Figure 4 reports the measured noise spectral density of the error signal, when the laser locking is operating, as recorded directly at the intermediate frequency output of the doubled balanced mixer (IF bandwidth: from DC to 10 MHz). For Fourier frequencies larger than the ~1-kHz control loop bandwidth, the spectral noise density is well described by the polynomial SV(f)=7×10−6 f −1+6×10−10 V2/Hz, which sets the lower limit to the sensor strain sensitivity, and by few peaks located at 1.08, 1.65, 6, and 14.8 kHz due to laser piezo resonances and mechanical vibrations. For Fourier frequencies lower than 1-kHz the spectral noise density is strongly reduced by the optoelectronic servo locking and is characterized by several peaks due to line components (50 Hz and its harmonics) and acoustic noise (21 Hz, 42 Hz, and 710 Hz). Using the experimental data for the voltage to frequency conversion coefficient at the mixer output D=32 nV/Hz, a Bragg frequency νB=194 THz, and K=0.78 the power spectral density Sε(f)=3×10−19 f −1+2.6×10−23 ε 2/Hz is calculated from Eq. (2). For frequencies larger than 100 kHz, a white power strain spectral density of 2.6×10−23 ε 2/Hz is obtained, corresponding to a strain sensitivity of 5 . This limit is ascribed to the ECDL white frequency noise, which turns out to be S Δν(f)=5.9×105 Hz2/Hz. Such frequency noise corresponds to an emission linewidth Δνl=πS Δν≃1.9 MHz , in good agreement with the 2-MHz value retrieved by the beat note measurement. Calibration of the sensor strain sensitivity was performed applying a sinusoidal voltage signal with an amplitude of 50 mV to the fiber grating piezoelectric actuator, which produced in the noise spectrum shown in Fig. 4 two marked peaks at the modulation frequencies of 5 and 30 kHz. Assuming a PZT actuating coefficient of 89 nm/V and taking into account the 1.02 m length of the fiber sensor, the applied strains correspond, in both cases, to a root mean square value of 3 nε. This calibration leads to strain sensitivities over 1-Hz bandwidth of 10 pε and 6 pε at frequencies of 5 and 30 kHz, respectively, in excellent agreement with the strain spectral noise density deduced by Eq. (2).
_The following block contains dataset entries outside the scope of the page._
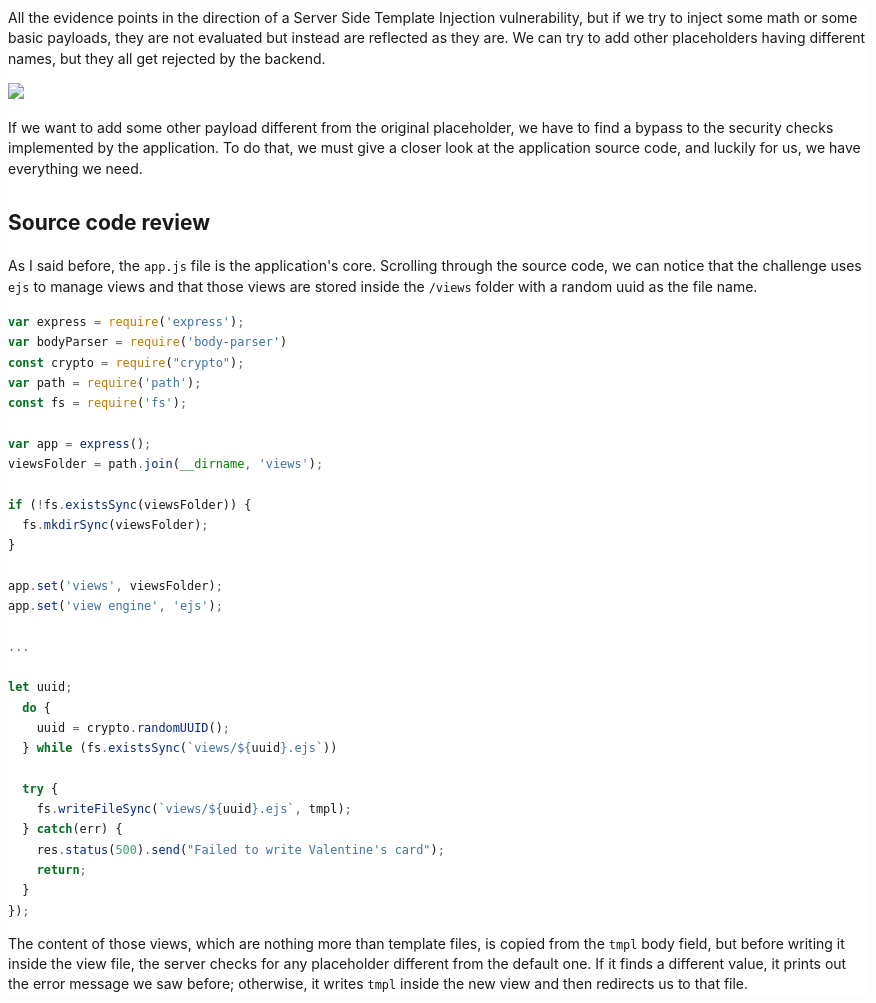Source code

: All the evidence points in the direction of a Server Side Template Injection vulnerability, but if we try to inject some math or some basic payloads, they are not evaluated but instead are reflected as they are. We can try to add other placeholders having different names, but they all get rejected by the backend.

![](../../zzz_res/attachments/valentine3.png)

If we want to add some other payload different from the original placeholder, we have to find a bypass to the security checks implemented by the application. To do that, we must give a closer look at the application source code, and luckily for us, we have everything we need.

## Source code review

As I said before, the `app.js` file is the application's core. Scrolling through the source code, we can notice that the challenge uses `ejs` to manage views and that those views are stored inside the `/views` folder with a random uuid as the file name.

```js
var express = require('express');
var bodyParser = require('body-parser')
const crypto = require("crypto");
var path = require('path');
const fs = require('fs');

var app = express();
viewsFolder = path.join(__dirname, 'views');

if (!fs.existsSync(viewsFolder)) {
  fs.mkdirSync(viewsFolder);
}

app.set('views', viewsFolder);
app.set('view engine', 'ejs');

...

let uuid;
  do {
    uuid = crypto.randomUUID();
  } while (fs.existsSync(`views/${uuid}.ejs`))

  try {
    fs.writeFileSync(`views/${uuid}.ejs`, tmpl);
  } catch(err) {
    res.status(500).send("Failed to write Valentine's card");
    return;
  }
});
```

The content of those views, which are nothing more than template files, is copied from the `tmpl` body field, but before writing it inside the view file, the server checks for any placeholder different from the default one. If it finds a different value, it prints out the error message we saw before; otherwise, it writes `tmpl` inside the new view and then redirects us to that file.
As far as the dynamic range of the FBG sensor is concerned, the maximum strain that can be observed is limited to frequency change of the FBG resonance lower than its linewidth. Considering the 55-MHz FBG linewidth, the maximum detectable strain is ~350 nε, corresponding to a dynamic range of 97 dB (over 1-Hz bandwidth) for Fourier frequencies above 100 kHz. It may be noted that strains larger than 350 nε can be detected for frequencies lower than 1-kHz control loop bandwidth, using either the error signal at the IF output of the doubled balanced mixer or the control signal at the output of the high-voltage piezoelectric amplifier. In this case, however, the sensitivity is lower, due to the 1/f flicker noise contribution.
A fiber-based strain sensor showing a power spectral density of Sε(f)=(3×10−19 f −1+2.6×10−23) Hz−1 for a wide Fourier frequency interval from 1 kHz to 10 MHz and a dynamic range of 97 dB (in 1 Hz measurement bandwidth) was demonstrated using a π-phase shifted fiber Bragg grating interrogated by a phase-modulated laser radiation in a Pound-Drever-Hall configuration. The 5×10−12 Hz−1/2 best sensitivity of the passive fiber Bragg grating sensor turns out to be limited solely by the frequency noise contribution of the probing laser source. The proposed fiber sensor has potential applications in the field of ultra-high-resolution ultrasonic hydrophone for medical sensing and sonar systems.